What about Objective-C

As I’ve tried to learn about writing apps for macOS, I’ve noticed that a large number of examples are written in Objective-C. This isn’t a bad thing but I avoided learning iOS and macOS development for a long time because of Objective-C. So what about Objective-C now? Ultimately, it isn’t that bad and I’ve been able to understand most API examples even if they are written in Objective-C.

The release of Swift 4 has made large strides in the API surface area it also seems. Many of the APIs had a decidedly C or Objective-C feel to them but there seems to be a big effort by Apple to make more APIs feel natural in Swift.

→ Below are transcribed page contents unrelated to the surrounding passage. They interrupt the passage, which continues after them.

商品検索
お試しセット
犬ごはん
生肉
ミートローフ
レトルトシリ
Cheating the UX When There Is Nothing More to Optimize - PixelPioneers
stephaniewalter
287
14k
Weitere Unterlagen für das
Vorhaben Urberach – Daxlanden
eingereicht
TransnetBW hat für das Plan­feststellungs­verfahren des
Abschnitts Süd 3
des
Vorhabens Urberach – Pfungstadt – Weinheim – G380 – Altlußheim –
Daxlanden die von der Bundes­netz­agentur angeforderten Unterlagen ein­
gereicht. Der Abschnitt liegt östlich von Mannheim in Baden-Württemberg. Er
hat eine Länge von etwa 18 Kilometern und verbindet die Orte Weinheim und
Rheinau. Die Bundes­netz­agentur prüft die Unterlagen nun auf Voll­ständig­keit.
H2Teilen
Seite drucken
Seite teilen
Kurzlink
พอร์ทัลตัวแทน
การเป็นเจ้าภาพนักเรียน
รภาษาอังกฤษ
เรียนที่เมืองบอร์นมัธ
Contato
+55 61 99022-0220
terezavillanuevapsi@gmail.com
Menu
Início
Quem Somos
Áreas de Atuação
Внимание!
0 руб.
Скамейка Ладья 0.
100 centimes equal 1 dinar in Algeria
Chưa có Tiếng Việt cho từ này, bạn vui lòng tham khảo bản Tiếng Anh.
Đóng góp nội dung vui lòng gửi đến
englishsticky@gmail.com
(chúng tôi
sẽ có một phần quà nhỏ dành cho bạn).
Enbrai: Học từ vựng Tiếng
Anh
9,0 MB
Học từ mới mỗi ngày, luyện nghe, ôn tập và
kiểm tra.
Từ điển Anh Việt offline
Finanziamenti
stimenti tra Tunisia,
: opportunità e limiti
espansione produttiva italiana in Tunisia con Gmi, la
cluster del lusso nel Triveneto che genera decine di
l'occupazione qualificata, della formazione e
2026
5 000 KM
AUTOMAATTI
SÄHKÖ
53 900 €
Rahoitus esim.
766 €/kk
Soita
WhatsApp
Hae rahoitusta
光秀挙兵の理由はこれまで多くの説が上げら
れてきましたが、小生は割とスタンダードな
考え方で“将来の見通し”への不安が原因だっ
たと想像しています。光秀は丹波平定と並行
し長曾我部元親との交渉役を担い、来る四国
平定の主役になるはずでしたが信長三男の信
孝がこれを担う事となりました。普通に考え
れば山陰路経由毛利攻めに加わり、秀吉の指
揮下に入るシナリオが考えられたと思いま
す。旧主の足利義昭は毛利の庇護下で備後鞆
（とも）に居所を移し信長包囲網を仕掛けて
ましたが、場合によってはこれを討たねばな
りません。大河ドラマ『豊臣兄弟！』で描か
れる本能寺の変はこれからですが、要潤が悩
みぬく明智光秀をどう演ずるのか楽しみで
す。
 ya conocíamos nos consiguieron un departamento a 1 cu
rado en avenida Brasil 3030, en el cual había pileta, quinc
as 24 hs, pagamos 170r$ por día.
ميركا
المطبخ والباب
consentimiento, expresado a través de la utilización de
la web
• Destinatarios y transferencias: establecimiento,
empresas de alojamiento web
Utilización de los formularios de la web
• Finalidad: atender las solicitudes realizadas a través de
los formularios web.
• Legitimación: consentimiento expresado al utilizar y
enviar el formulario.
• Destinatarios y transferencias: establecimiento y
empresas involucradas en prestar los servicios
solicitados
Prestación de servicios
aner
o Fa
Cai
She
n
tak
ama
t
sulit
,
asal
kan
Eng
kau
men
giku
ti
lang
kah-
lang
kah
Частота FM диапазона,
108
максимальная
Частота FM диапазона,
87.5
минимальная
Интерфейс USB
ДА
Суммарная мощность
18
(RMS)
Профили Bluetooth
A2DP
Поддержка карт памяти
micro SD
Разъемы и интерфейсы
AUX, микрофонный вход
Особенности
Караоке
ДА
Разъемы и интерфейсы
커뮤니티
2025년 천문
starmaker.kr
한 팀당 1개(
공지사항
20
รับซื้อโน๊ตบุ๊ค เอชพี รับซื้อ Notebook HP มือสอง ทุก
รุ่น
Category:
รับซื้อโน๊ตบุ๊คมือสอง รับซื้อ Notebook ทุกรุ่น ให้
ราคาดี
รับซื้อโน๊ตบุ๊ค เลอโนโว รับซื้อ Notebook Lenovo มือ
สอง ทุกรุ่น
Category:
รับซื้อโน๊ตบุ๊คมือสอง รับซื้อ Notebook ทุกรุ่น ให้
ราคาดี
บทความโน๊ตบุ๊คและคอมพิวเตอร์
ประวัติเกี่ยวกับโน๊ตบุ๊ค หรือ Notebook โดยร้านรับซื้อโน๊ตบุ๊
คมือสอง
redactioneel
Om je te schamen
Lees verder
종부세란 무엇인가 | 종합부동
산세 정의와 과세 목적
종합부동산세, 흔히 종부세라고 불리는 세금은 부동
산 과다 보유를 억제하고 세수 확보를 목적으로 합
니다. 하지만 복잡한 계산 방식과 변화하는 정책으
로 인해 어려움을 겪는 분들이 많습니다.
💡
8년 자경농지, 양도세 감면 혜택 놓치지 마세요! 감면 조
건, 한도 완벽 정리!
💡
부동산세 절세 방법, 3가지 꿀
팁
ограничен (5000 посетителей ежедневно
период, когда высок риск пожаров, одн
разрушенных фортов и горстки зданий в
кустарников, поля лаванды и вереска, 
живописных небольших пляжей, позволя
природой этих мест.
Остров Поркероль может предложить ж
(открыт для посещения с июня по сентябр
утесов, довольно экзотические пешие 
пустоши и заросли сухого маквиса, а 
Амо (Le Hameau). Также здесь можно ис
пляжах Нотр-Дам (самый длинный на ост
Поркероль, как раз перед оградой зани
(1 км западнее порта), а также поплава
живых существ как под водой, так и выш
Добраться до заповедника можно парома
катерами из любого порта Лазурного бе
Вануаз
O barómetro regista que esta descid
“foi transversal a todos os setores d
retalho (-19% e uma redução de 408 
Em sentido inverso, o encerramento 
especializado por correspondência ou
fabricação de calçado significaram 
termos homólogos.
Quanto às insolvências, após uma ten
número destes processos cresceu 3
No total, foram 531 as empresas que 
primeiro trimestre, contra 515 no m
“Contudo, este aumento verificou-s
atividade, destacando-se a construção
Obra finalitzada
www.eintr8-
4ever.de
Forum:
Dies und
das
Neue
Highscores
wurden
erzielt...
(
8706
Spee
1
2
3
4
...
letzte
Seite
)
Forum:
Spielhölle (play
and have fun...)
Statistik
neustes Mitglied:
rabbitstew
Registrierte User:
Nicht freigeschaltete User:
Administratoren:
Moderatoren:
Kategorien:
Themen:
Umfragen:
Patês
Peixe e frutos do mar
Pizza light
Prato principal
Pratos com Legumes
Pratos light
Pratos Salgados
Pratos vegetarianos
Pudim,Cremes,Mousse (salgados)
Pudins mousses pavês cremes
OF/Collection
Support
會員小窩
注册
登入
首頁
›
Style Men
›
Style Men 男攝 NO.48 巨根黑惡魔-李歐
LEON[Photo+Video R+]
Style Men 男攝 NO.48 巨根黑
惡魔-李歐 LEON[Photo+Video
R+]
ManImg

Ultimately, I’ll teach myself at least some Objective-C. If I want to do anything significant in Swift I likely am going to have to deal with some Objective-C code for a long time to come. For now though, I’ll try to stick to just Swift.

Goals learning Swift

I decided to learn Swift because I wanted to learn a new programming paradigm I’ve never used before. At my job right now, I do almost exclusively backed web development using C#. I don’t get much time to work on UIs or native app development. To that end, I thought I’d give macOS development a try and have been working on a simple Pomodoro timer for the Mac.

I want to eventually have enough skills with Swift (and probably a little Objective-C) that I could be a passable native iOS or macOS developer. I don’t know what the job opportunities look like there but it doesn’t really matter that much. Perhaps I’ll try to release an app or two on the App Store, either way, I’ll have learned a new skill that I would enjoy.